“Don’t speak evil against each other, dear brothers and sisters. If you criticize and judge each other, then you are criticizing and judging God’s law. But your job is to obey the law, not to judge whether it applies to you. God alone, who gave the law, is the Judge. He alone has the power to save or to destroy. So what right do you have to judge your neighbor?” –  James 4:11-12.

We have many opportunities to judge others. When we are asked to serve on a jury, we are expected to judge the guilt or innocence of the person who is on trial. Over the last year, we were asked to judge which presidential candidate will do the best job over the next four years. But our ability to judge extends far beyond legal or civic matters. We judge other people’s actions and behaviors as well. 

Jesus knew humans would struggle with judging. He issued a warning in Matthew: “Do not judge others, and you will not be judged. For you will be treated as you treat others. The standard you use in judging is the standard by which you will be judged. “And why worry about a speck in your friend’s eye when you have a log in your own? How can you think of saying to your friend, ‘Let me help you get rid of that speck in your eye,’ when you can’t see past the log in your own eye? Hypocrite! First get rid of the log in your own eye; then you will see well enough to deal with the speck in your friend’s eye.” (Matthew 7:1-5).

This verse does not mean that we should never make judgments. We make judgments every day. We judge between right and wrong, dangerous choices from safe ones, to name two. Jesus is cautioning us to not to be a hypocrite. He is telling us to take the log out of our own eye so that we can help the other person. In other words, we shouldn’t be critical of someone when we have things in our own lives that need to be corrected. 

This is not the only verse in the Bible about judging others. Don’t judge anyone by your human limitations. Only God’s judgments are flawless (John 8:15-16). Don’t be quick to condemn someone else’s actions. God is patient, but He doesn’t overlook anyone’s disobedience, especially our own (Romans 2:1-5). Don’t attack each other. Try to be a good example so others won’t copy our bad behavior (Romans 14:13). Don’t speak evil about others. Are we qualified to perfectly judge someone else? (James 4:11-12).

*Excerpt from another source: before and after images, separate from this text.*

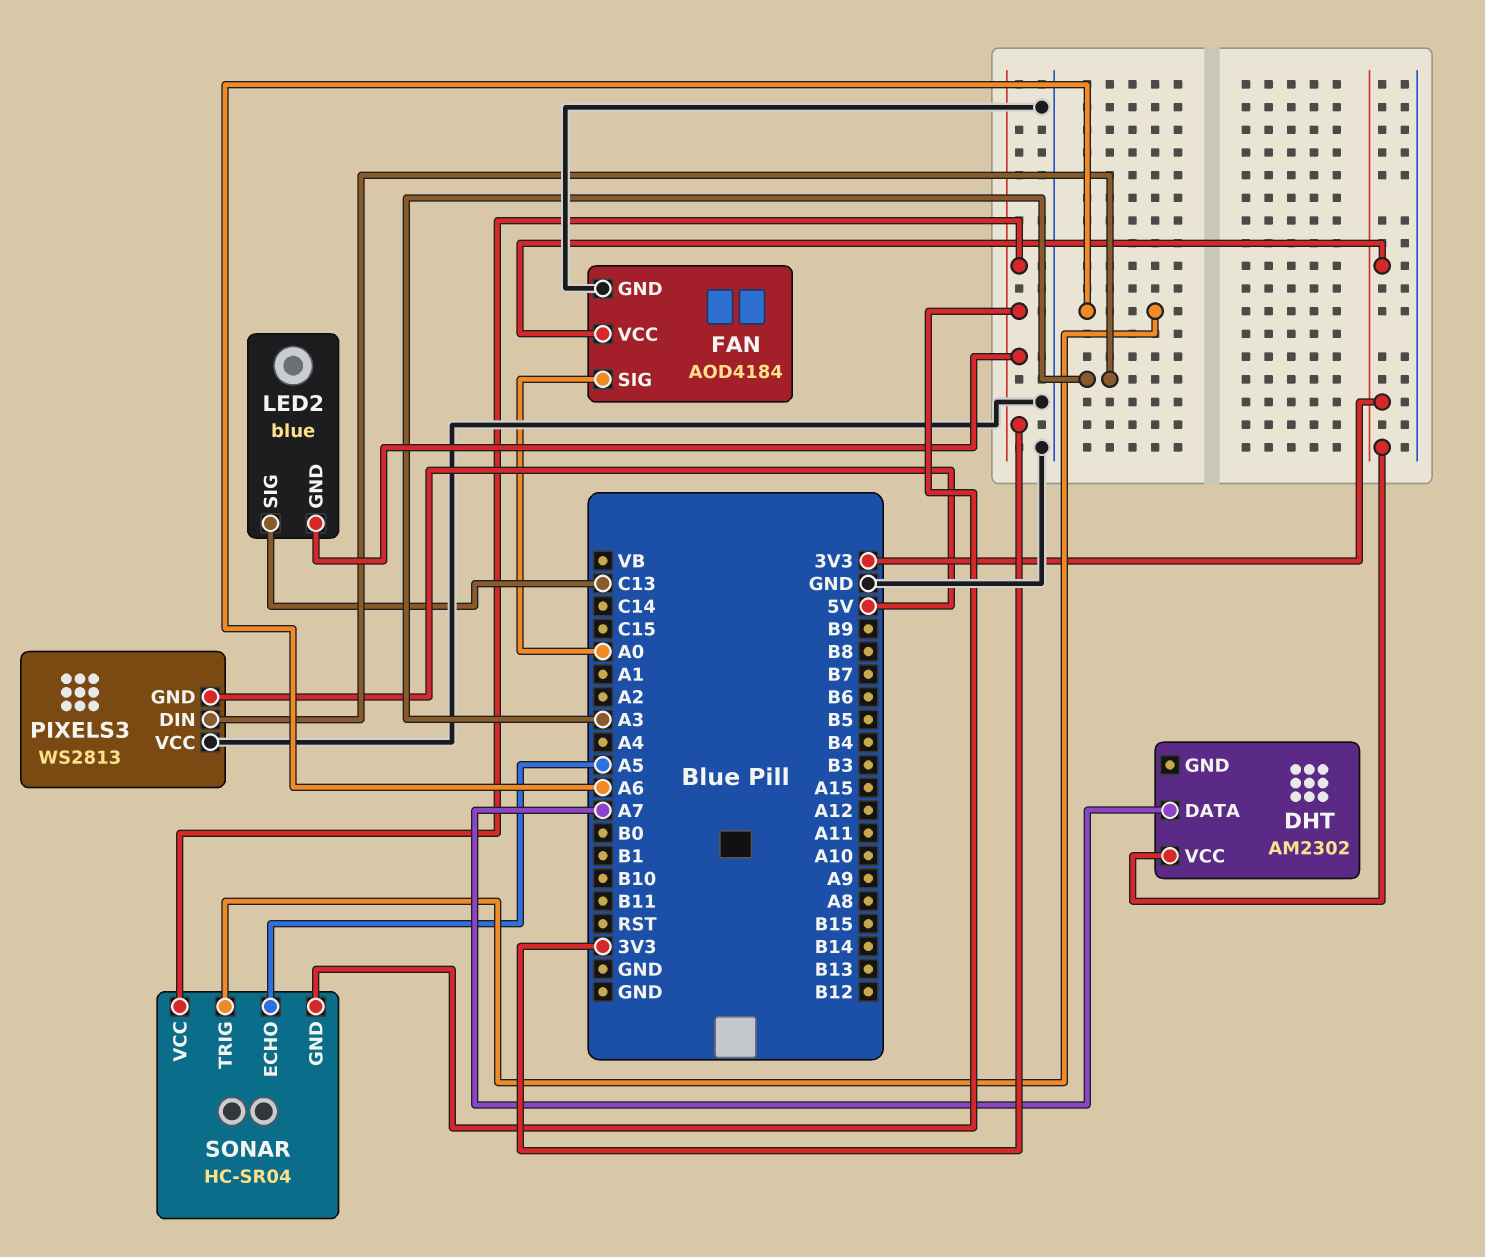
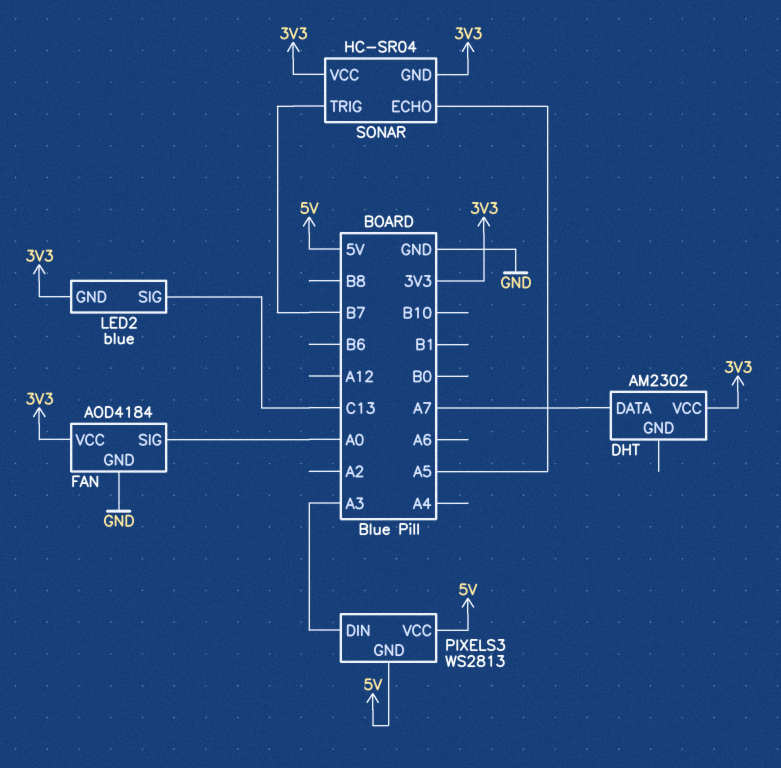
PIXELS3 pin VCC: GND -> 5V
SONAR pin TRIG: A6 -> B7

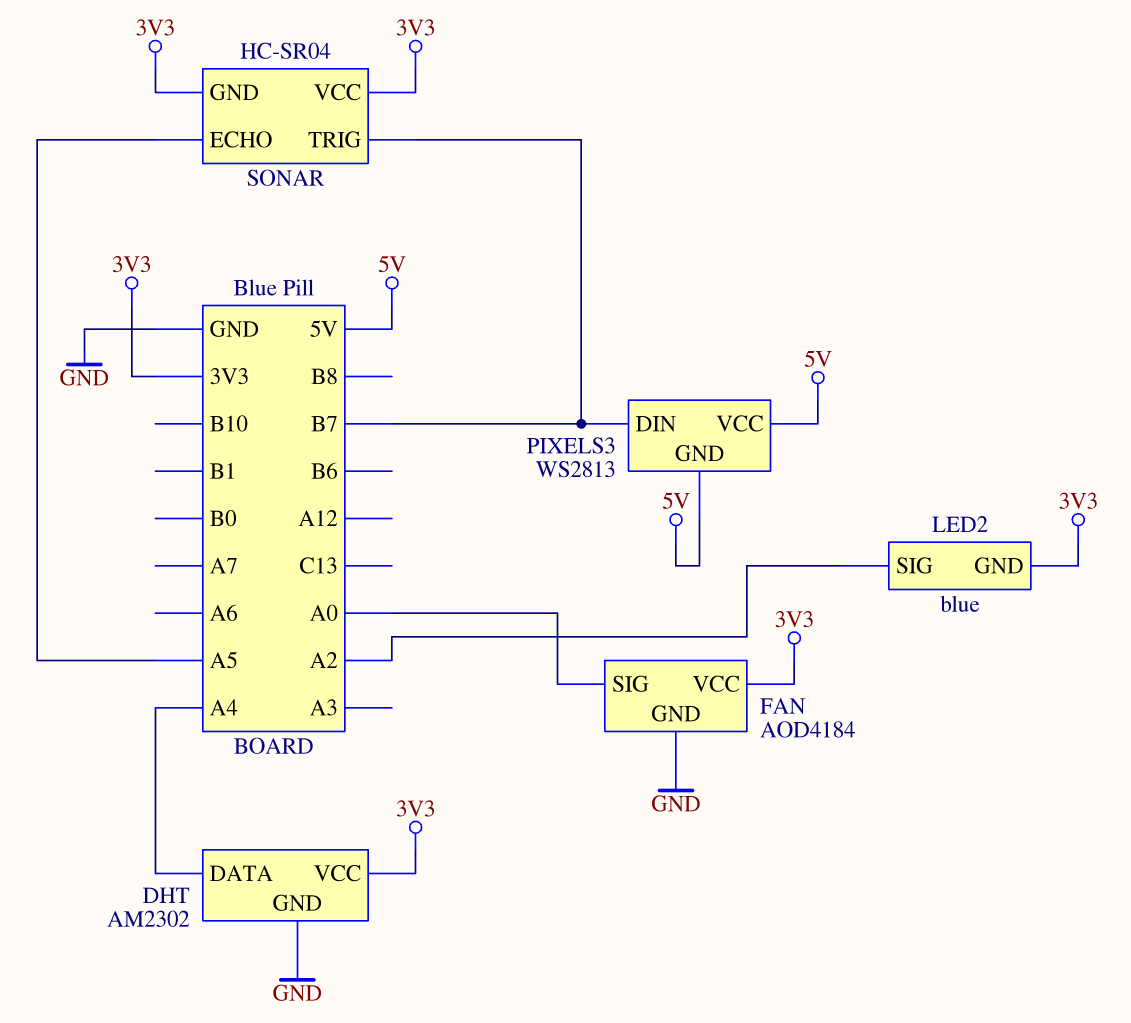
DHT pin DATA: A7 -> A4
DHT pin GND: none -> GND
LED2 pin SIG: C13 -> A2
PIXELS3 pin DIN: A3 -> B7

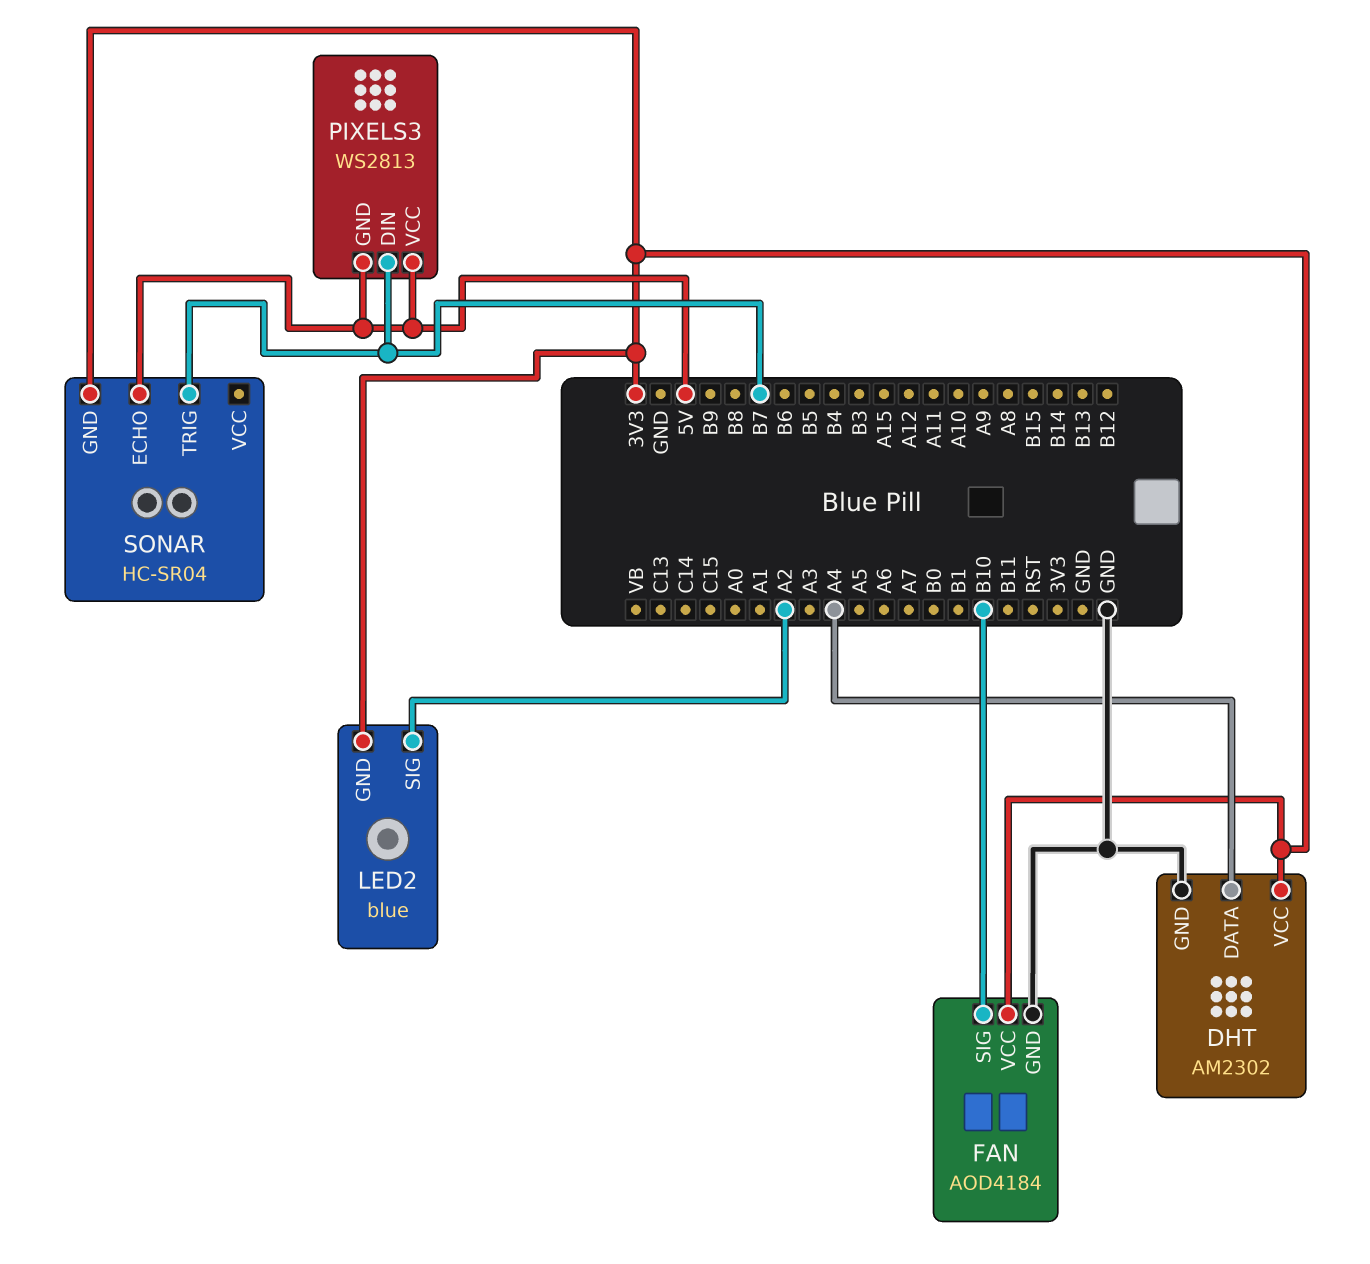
FAN pin SIG: A0 -> B10
SONAR pin ECHO: A5 -> 5V
SONAR pin VCC: 3V3 -> none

It is clear that we are not to judge others, but it is equally clear that we cannot or should not ignore sin. Not ignoring sin sometimes requires us to judge others, but in a Biblical way. I know that initially sounds confusing. It is important to understand the difference between the judging mentioned in Matthew 7:2-5 and the righteous kind of judgment that comes with discernment. John 7:24 says, “Look beneath the surface so you can judge correctly.”  This means that we should not judge on the basis of insufficient, superficial information. Outward appearance is usually deceptive and first impressions are often inaccurate. “Remember, the sins of some people are obvious, leading them to certain judgment. But there are others whose sins will not be revealed until later.  In the same way, the good deeds of some people are obvious. And the good deeds done in secret will someday come to light.” (1 Timothy 5:24,25). The Bible forbids us from judging on the basis of appearance, personal opinions or unsubstantiated suspicions.

Discussion Questions:

  1. When you size others up, do you tend to write them off (condemn them) or walk away (avoid their problems)? Why do you think you respond the way you do?
  2. Talk about a time when your first impression of a person was wrong. How did what you later learned about the person change your relationship with him or her?
  3. Have you been sized up recently but refused to listen and instead wrote the person off as being judgmental? If so, what is one thing you can do this week to listen to the feedback you’ve received and begin to make changes?